Pour chacune des affirmations suivantes, dites si elle concorde avec le texte « Une affaire compliquée », en répondant par oui ou par non et en citant mot pour mot le passage qui tranche. (a) Le Royaume-Uni déclara la guerre au Japon avant les États-Unis. (b) L'amiral, Villefosse et Savary se retrouvèrent le matin du 8 décembre. (c) L'Alysse et l'Aconit rejoignirent les occupants du Mimosa dans la matinée.

**Texte:**
^^^^^^^^

Une affaire compliquée

Le dimanche 7 décembre au soir, la radio du bord apprit aux occupants du Mimosa que l’aviation japonaise avait attaqué la base américaine de Pearl Harbor et qu’en riposte à cette agression, les États-Unis déclaraient la guerre au Japon, bientôt suivis par le Royaume-Uni, lui-même attaqué, avec le bombardement de Hong Kong [5]. Désormais, au même titre que la Grande-Bretagne, les États-Unis étaient des alliés. Le matin du 8 décembre, l’amiral, Villefosse et Savary se retrouvèrent sur la passe­relle, hurlant tous trois plus fort que le vent.

« Pour Saint-Pierre… ça change tout ! »

Dans l’après-midi, ils furent rejoints par deux autres corvettes FNFL, l’Alysse et l’Aconit.

^^^^^^^^

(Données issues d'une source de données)
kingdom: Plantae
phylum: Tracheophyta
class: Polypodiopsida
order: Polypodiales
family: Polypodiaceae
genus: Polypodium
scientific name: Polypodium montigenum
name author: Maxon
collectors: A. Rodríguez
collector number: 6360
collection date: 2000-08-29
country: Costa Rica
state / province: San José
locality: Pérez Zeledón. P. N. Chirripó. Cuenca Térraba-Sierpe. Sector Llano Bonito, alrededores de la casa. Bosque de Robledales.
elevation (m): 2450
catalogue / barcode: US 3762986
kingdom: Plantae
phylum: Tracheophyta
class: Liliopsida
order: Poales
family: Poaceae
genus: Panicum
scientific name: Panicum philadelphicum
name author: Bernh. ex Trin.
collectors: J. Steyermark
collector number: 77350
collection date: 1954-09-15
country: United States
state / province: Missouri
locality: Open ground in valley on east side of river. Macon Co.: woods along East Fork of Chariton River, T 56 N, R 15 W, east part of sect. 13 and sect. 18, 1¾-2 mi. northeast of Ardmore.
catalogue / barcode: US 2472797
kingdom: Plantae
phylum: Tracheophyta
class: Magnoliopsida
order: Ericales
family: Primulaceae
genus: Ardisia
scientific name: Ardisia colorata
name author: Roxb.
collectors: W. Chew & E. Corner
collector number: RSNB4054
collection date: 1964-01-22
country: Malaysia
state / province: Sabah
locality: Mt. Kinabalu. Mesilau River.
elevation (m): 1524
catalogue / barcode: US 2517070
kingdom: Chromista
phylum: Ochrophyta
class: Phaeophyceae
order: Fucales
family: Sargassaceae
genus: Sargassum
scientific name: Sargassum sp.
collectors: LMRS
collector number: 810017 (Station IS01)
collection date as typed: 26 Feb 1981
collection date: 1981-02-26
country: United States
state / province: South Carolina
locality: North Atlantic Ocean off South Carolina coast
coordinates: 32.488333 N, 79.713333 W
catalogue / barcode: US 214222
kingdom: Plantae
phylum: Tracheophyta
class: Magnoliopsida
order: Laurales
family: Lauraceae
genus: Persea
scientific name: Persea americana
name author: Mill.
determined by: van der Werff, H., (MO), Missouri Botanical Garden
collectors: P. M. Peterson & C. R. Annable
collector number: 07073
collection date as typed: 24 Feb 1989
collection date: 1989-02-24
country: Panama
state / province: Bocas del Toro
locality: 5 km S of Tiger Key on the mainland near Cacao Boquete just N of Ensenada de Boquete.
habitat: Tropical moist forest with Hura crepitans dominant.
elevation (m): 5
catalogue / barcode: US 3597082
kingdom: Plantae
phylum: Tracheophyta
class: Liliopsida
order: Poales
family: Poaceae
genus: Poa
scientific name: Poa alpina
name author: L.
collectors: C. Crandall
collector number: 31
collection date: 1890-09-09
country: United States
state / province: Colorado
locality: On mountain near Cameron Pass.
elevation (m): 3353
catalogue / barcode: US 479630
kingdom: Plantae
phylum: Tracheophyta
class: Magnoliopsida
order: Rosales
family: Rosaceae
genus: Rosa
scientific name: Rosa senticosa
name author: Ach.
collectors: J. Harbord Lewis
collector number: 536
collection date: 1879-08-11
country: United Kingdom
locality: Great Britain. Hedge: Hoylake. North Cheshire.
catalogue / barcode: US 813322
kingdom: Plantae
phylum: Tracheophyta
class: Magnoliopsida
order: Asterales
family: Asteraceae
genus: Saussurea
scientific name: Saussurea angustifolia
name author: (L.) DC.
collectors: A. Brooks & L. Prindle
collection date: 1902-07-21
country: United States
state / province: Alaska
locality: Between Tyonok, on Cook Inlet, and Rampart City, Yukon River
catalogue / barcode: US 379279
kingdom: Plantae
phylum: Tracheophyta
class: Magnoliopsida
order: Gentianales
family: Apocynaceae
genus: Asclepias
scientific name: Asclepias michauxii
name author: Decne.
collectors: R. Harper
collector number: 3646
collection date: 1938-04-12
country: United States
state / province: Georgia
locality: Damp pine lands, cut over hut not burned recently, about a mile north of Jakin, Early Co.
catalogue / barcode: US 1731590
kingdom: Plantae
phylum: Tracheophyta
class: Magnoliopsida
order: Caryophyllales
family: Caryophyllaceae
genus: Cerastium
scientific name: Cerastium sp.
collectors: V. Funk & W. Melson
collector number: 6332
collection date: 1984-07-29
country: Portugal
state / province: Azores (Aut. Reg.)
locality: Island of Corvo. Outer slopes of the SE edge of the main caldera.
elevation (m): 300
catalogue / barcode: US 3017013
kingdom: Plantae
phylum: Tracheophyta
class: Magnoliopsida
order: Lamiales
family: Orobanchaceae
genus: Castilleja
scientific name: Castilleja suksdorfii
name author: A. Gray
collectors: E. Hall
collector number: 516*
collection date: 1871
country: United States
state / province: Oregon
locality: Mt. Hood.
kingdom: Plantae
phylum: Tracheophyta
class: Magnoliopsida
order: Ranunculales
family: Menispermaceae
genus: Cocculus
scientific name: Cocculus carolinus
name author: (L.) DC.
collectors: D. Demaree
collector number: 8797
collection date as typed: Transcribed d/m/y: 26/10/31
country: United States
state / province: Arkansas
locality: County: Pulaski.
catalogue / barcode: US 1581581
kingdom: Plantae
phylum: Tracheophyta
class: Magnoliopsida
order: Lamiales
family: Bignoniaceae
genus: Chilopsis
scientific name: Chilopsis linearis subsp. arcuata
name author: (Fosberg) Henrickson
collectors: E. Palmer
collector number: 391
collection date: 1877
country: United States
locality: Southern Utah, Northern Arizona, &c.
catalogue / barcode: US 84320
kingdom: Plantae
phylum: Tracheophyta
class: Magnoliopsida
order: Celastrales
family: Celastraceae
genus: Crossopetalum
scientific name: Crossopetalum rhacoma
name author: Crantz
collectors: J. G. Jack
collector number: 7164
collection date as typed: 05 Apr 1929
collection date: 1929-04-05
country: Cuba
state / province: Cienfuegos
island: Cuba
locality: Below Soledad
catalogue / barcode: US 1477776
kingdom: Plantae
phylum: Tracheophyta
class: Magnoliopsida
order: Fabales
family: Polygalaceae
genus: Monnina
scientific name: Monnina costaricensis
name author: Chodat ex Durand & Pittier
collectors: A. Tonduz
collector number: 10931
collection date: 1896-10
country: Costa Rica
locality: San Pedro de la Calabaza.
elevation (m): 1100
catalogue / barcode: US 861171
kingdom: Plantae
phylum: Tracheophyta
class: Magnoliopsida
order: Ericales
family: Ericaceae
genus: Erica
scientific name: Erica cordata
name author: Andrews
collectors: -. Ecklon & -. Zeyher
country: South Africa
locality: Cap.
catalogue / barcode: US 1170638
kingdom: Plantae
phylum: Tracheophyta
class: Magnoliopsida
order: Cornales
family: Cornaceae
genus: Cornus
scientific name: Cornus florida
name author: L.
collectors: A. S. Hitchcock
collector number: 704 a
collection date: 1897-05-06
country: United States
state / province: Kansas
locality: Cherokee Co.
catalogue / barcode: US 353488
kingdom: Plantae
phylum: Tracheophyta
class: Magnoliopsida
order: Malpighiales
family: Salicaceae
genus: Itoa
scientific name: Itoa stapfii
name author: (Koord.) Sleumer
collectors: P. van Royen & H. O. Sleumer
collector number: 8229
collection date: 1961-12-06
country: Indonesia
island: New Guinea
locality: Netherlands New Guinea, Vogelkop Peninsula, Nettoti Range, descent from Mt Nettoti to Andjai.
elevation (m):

^^^^^^^^

**Réponse:**
(a) Non : « les États-Unis déclaraient la guerre au Japon, bientôt suivis par le Royaume-Uni ».
(b) Oui : « Le matin du 8 décembre, l’amiral, Villefosse et Savary se retrouvèrent ».
(c) Non : « Dans l’après-midi, ils furent rejoints par deux autres corvettes FNFL, l’Alysse et l’Aconit ».